• [Material provided]
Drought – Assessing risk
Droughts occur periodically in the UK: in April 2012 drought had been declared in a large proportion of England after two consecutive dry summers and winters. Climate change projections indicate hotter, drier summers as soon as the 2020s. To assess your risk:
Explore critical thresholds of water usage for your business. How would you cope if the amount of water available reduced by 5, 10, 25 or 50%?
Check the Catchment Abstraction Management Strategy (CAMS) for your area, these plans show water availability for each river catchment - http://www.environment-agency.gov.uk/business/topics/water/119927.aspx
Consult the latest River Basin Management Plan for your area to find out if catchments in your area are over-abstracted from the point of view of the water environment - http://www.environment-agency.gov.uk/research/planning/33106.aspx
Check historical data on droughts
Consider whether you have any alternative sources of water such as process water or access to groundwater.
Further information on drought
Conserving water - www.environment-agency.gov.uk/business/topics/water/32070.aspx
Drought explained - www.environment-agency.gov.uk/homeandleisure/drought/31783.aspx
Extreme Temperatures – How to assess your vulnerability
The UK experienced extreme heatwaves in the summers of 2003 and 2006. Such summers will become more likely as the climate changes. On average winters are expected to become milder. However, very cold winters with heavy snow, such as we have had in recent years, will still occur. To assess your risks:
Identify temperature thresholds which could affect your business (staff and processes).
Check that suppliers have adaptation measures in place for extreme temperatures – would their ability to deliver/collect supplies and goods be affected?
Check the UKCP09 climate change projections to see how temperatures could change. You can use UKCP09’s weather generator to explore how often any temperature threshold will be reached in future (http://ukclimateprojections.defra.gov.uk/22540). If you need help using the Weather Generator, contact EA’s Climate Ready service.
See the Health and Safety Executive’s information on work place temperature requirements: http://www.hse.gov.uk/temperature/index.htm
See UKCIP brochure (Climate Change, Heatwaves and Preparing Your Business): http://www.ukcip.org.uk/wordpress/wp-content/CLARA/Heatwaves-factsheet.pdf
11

* * *

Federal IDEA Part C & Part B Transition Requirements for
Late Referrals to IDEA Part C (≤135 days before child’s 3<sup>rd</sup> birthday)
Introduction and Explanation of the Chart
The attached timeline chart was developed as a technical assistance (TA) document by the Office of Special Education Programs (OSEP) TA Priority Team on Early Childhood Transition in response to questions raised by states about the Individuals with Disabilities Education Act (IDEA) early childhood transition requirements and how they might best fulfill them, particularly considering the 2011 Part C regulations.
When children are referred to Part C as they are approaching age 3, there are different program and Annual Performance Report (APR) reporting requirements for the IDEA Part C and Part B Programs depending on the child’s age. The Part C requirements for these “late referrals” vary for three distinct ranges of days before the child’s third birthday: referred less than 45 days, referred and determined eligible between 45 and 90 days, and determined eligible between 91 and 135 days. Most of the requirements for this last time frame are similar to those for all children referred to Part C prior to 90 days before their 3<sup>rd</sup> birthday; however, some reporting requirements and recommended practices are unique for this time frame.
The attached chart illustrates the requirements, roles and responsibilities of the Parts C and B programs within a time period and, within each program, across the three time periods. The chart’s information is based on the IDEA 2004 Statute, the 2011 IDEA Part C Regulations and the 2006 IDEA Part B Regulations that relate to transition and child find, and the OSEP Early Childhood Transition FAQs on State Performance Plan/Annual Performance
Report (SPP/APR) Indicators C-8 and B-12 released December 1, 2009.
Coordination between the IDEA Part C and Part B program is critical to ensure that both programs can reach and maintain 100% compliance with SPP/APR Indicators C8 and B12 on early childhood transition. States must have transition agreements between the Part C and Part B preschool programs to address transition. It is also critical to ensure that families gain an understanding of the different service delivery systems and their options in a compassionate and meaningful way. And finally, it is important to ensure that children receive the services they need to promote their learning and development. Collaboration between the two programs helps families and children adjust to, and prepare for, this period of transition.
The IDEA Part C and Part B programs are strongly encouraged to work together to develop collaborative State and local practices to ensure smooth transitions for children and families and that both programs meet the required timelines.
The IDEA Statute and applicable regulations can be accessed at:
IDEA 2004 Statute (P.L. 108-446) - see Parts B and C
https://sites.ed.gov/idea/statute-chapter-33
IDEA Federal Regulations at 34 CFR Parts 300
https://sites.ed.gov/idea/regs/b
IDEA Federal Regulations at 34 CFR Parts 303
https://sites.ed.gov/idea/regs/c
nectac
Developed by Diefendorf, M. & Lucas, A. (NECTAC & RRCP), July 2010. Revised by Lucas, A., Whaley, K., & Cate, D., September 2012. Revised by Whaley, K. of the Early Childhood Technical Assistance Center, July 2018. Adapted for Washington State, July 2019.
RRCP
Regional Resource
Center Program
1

• [Your objective] Only the lines above starting with the one with "Check the UKCP09" and going through the one with "See the Health" are to be copied, word for word and with both ends kept.

• [Finished exercise]
Check the UKCP09 climate change projections to see how temperatures could change. You can use UKCP09’s weather generator to explore how often any temperature threshold will be reached in future (http://ukclimateprojections.defra.gov.uk/22540). If you need help using the Weather Generator, contact EA’s Climate Ready service.
See the Health and Safety Executive’s information on work place temperature requirements: http://www.hse.gov.uk/temperature/index.htm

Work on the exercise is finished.